▶ **WHAT IS NEEDED**
Reproduce the records from the start through the line containing "8-ядерный графический", swapping "Apple M4" for "Apple M3" and leaving everything else unchanged.

▶ **INPUT MATERIAL**
==============================

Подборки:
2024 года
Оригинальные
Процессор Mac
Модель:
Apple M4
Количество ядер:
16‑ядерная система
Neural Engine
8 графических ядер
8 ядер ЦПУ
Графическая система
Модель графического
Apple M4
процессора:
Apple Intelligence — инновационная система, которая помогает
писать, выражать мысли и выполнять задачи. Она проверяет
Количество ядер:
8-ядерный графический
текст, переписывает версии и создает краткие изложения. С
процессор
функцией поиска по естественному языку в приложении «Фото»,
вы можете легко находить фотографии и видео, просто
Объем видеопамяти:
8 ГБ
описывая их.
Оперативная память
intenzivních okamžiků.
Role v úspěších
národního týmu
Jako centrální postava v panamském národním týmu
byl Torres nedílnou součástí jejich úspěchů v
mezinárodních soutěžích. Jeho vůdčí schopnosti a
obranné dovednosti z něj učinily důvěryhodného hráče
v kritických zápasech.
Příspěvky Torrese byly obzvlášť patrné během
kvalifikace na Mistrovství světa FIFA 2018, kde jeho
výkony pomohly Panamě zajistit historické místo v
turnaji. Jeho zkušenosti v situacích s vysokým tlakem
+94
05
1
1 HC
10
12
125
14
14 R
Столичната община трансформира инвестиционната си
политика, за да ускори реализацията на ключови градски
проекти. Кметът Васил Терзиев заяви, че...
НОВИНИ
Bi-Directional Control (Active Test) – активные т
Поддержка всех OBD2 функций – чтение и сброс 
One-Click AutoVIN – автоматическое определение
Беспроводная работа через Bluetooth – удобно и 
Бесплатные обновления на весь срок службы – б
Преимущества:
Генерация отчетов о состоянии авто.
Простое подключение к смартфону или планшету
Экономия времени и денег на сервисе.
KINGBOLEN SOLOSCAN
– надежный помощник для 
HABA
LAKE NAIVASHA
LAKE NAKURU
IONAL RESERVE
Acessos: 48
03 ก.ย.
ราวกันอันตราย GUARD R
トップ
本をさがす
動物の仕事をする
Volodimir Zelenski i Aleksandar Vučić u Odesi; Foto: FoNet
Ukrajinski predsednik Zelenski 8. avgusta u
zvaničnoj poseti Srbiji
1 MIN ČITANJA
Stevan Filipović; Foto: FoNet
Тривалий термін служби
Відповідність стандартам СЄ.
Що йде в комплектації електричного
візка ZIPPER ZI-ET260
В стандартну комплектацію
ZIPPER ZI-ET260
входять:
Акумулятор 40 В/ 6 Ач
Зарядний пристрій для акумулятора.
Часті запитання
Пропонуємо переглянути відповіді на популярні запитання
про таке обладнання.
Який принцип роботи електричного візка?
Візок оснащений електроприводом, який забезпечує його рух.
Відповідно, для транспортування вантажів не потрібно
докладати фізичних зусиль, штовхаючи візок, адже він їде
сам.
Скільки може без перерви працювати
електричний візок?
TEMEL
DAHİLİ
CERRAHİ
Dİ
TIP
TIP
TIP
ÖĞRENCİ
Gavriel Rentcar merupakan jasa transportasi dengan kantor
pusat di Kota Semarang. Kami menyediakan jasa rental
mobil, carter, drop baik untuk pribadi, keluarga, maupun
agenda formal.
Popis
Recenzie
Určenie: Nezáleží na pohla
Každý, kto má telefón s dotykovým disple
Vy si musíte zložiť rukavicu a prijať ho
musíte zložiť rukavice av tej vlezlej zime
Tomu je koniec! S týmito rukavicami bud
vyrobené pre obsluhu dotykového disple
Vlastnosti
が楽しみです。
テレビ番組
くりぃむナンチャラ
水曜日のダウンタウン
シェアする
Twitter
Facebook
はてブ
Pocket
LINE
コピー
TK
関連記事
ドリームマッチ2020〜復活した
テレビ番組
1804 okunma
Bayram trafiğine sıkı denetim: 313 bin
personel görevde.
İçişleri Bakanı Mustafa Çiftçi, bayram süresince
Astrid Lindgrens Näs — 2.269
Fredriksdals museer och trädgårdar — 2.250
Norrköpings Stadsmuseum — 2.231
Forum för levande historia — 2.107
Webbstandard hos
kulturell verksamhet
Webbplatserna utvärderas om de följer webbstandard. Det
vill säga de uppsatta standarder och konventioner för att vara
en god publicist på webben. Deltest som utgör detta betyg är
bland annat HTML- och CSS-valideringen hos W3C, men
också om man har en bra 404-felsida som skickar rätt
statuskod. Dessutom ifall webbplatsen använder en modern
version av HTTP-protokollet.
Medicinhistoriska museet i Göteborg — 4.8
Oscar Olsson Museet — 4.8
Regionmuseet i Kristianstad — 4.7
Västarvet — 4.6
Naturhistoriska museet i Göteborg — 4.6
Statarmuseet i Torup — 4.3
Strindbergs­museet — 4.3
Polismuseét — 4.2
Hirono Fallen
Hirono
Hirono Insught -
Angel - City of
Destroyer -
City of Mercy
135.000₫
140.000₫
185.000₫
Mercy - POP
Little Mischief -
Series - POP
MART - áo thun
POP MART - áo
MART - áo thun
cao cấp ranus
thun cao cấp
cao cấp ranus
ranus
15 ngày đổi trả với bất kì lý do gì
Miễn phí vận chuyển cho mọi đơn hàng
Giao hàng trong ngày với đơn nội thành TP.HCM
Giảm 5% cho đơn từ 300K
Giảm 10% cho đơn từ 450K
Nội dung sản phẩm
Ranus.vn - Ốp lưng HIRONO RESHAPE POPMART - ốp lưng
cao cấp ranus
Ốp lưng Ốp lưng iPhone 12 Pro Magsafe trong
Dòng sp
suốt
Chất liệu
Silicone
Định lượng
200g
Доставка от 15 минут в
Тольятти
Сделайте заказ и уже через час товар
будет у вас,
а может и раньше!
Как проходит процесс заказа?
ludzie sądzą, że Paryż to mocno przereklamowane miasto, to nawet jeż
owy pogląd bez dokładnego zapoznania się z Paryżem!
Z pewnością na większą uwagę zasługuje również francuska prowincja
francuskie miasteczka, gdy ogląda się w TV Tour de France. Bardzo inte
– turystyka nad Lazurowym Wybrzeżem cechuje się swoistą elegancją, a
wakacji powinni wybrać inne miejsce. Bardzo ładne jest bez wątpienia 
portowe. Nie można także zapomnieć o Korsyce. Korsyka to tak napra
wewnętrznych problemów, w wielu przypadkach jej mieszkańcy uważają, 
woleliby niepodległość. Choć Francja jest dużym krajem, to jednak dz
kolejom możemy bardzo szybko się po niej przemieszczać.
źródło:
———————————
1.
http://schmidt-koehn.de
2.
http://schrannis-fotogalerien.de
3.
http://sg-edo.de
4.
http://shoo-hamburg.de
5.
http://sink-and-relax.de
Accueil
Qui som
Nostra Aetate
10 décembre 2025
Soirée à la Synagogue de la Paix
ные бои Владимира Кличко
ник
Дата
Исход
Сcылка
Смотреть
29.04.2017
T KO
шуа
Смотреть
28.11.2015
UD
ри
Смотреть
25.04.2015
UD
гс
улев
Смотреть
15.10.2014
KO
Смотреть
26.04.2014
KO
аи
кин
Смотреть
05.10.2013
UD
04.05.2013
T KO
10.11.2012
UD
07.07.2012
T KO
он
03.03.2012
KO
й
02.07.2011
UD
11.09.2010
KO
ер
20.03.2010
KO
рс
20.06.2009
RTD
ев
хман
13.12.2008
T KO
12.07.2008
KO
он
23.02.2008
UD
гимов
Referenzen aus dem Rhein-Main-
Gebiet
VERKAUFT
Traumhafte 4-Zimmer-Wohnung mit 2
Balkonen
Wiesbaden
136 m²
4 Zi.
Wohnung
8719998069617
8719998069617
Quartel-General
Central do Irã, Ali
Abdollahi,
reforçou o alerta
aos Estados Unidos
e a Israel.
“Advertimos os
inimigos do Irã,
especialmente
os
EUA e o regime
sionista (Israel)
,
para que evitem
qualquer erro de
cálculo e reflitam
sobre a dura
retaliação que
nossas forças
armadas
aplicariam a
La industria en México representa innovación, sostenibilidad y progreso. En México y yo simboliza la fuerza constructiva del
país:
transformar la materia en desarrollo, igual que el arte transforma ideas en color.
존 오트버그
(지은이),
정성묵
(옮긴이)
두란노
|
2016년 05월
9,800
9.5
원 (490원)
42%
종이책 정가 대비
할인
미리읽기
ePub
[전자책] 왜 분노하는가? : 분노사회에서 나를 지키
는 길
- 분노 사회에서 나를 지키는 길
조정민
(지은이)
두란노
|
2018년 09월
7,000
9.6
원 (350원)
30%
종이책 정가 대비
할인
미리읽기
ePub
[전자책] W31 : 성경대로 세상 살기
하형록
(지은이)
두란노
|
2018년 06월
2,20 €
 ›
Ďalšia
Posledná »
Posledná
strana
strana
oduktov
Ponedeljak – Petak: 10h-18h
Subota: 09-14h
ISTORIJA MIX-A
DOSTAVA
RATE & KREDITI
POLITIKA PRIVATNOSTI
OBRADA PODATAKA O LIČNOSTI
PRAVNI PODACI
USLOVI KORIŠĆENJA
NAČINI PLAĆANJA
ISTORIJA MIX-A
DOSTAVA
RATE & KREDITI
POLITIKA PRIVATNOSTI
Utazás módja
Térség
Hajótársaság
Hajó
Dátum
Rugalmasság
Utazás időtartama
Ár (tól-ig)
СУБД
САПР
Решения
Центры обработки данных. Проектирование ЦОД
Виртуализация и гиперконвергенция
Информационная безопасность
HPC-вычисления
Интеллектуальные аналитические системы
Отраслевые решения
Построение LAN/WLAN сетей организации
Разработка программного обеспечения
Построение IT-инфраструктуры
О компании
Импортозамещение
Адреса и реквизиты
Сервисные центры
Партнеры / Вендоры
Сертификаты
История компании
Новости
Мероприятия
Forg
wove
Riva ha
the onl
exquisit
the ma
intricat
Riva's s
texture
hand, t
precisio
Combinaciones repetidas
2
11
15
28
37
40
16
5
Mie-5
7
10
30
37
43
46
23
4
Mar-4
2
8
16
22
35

==============================

▶ **EXERCISE RESPONSE**
Подборки:
2024 года
Оригинальные
Процессор Mac
Модель:
Apple M3
Количество ядер:
16‑ядерная система
Neural Engine
8 графических ядер
8 ядер ЦПУ
Графическая система
Модель графического
Apple M3
процессора:
Apple Intelligence — инновационная система, которая помогает
писать, выражать мысли и выполнять задачи. Она проверяет
Количество ядер:
8-ядерный графический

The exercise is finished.